Crossing the campus, boys trailed in his wake, calling out to him, “Hey father, yo padre.”
He knew every boy by name, he knew every boy’s story and every boy knew him. He coached them, counseled them, taught them, preached to them, prayed with and for them, gave them a family and, after he helped them navigate successfully through high school, he opened doors and checkbooks to help them get into and through college.
Last week, an unsubstantiated allegation, more than 40 years old, involving an alleged victim of sexual misconduct who is now deceased, drove John Crews out of Hanna and out of the lives of those boys.
He left, by all accounts, without rancor, without protest, without bitterness – and without admission of guilt – because he understood the issue was far bigger than him and that no cloud of doubt should ever be allowed to linger over Hanna.
But from the safety of the sidelines, it is impossible to ignore the obvious irony when a priest of such profound grace and achievement is forced to exit a transformative ministry while, a few years earlier, a parish priest who would be criminally charged with multiple felony counts of child sexual abuse, managed to flee to Mexico because the Santa Rosa Diocese did not file a mandatory report in time.

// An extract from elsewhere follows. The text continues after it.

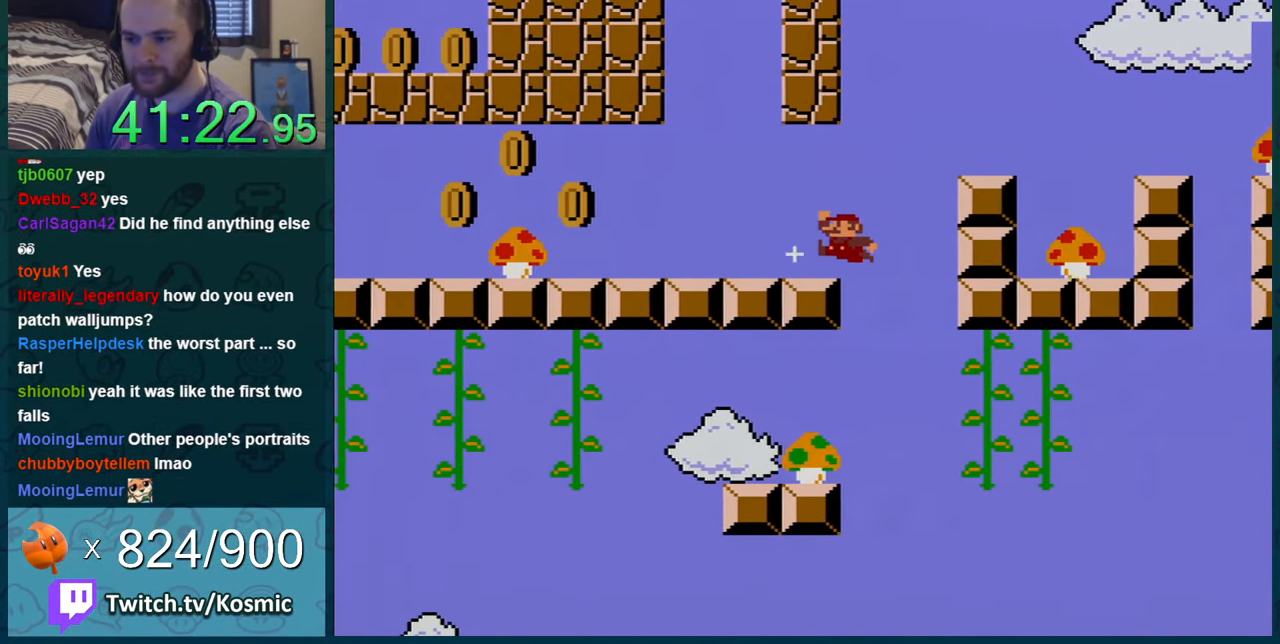
{"buttons": ["Y", "DPAD_LEFT"], "events": []}
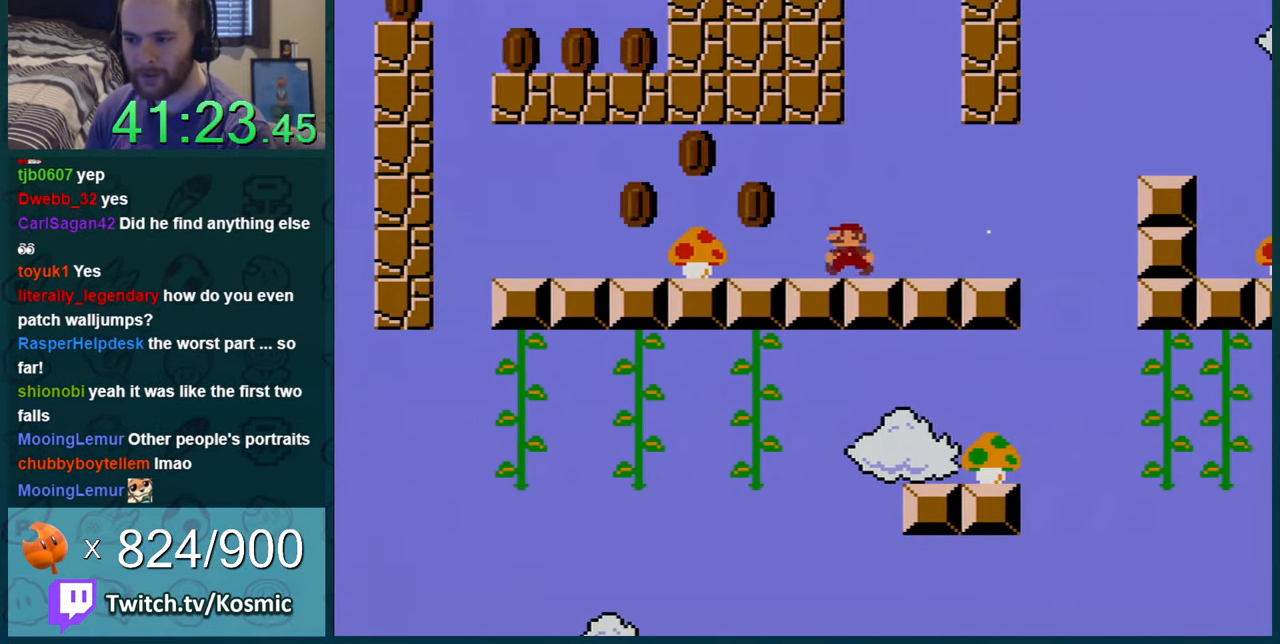
{"buttons": ["Y", "DPAD_LEFT"], "events": [[117, "B", "down"], [250, "B", "up"]]}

We understand the reporting imperatives of the Catholic Church today. The Los Angeles Archdiocese has already paid $660 million to more than 500 victims sexually abused by priests, after knowingly protecting some of the worst offenders from legal intervention. We wish the church had acted responsibly years sooner.
We cannot judge the guilt or innocence of Father John Crews, but we can judge the legacy he leaves at Hanna. And by that standard, the man is a hero and an example of brotherly love to which we all can aspire.